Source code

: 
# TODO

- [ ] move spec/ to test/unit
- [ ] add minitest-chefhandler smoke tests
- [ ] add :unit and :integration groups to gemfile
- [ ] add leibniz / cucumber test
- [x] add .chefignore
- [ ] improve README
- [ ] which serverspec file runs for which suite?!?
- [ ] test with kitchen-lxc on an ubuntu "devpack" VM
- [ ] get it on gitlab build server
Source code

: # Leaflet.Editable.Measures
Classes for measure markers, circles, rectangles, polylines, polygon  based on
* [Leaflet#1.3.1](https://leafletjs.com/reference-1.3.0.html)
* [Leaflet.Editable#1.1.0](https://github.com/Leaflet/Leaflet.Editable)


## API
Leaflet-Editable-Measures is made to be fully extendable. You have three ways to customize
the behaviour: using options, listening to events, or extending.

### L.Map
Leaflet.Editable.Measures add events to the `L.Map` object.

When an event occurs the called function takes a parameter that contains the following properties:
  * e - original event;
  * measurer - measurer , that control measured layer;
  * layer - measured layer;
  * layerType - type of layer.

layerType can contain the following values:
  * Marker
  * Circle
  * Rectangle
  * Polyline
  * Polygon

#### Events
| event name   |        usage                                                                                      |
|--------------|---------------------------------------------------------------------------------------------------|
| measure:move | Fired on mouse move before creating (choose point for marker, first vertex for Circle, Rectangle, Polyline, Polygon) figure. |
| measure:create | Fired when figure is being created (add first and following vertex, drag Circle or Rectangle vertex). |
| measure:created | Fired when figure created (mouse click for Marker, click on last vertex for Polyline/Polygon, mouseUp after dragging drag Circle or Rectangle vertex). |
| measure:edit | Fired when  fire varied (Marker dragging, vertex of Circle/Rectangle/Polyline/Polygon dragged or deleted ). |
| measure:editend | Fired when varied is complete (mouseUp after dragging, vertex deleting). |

══════════

▶ _Task goal_
Retype exactly the lines from the first line of the records above through the line containing "Classes for measure", both included, and nothing else.

▶ _Exercise output_
Source code

: 
# TODO

- [ ] move spec/ to test/unit
- [ ] add minitest-chefhandler smoke tests
- [ ] add :unit and :integration groups to gemfile
- [ ] add leibniz / cucumber test
- [x] add .chefignore
- [ ] improve README
- [ ] which serverspec file runs for which suite?!?
- [ ] test with kitchen-lxc on an ubuntu "devpack" VM
- [ ] get it on gitlab build server
Source code

: # Leaflet.Editable.Measures
Classes for measure markers, circles, rectangles, polylines, polygon  based on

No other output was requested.